--- INSTRUCTIONS TO FOLLOW ---
Transcribe, exactly and in full, every line from the one including "Fall_onset_frame, 23: 196.7 -> 350" to the end of the listing.

--- EXERCISE INPUTS ---
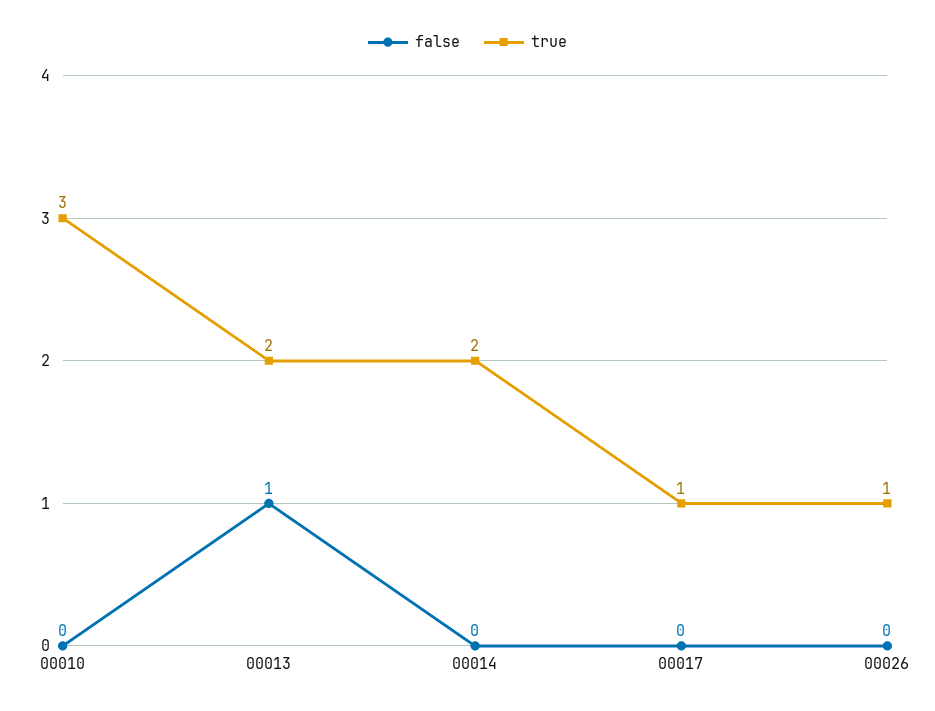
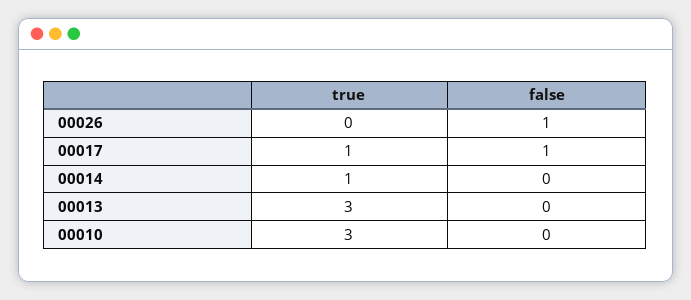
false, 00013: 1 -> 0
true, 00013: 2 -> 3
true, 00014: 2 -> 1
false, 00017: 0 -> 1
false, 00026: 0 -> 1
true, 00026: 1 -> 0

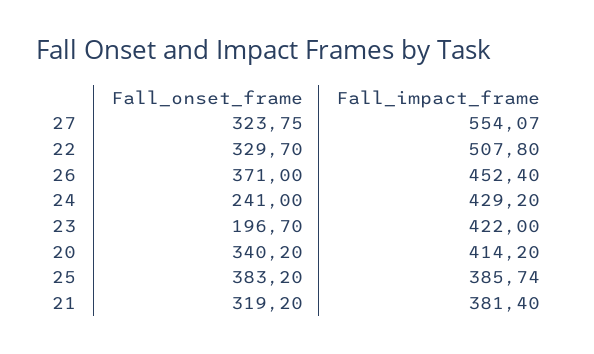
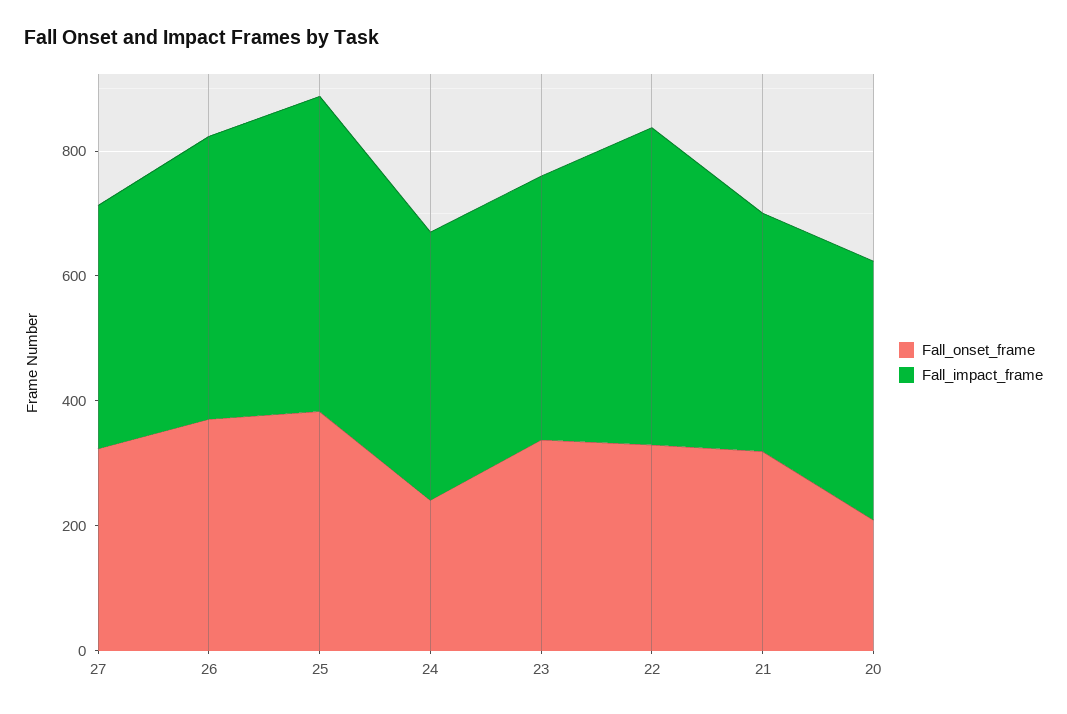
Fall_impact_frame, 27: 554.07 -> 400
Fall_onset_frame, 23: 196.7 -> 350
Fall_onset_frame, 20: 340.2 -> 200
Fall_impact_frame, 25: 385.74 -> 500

--- SOLUTION FOR THIS TASK ---
Fall_onset_frame, 23: 196.7 -> 350
Fall_onset_frame, 20: 340.2 -> 200
Fall_impact_frame, 25: 385.74 -> 500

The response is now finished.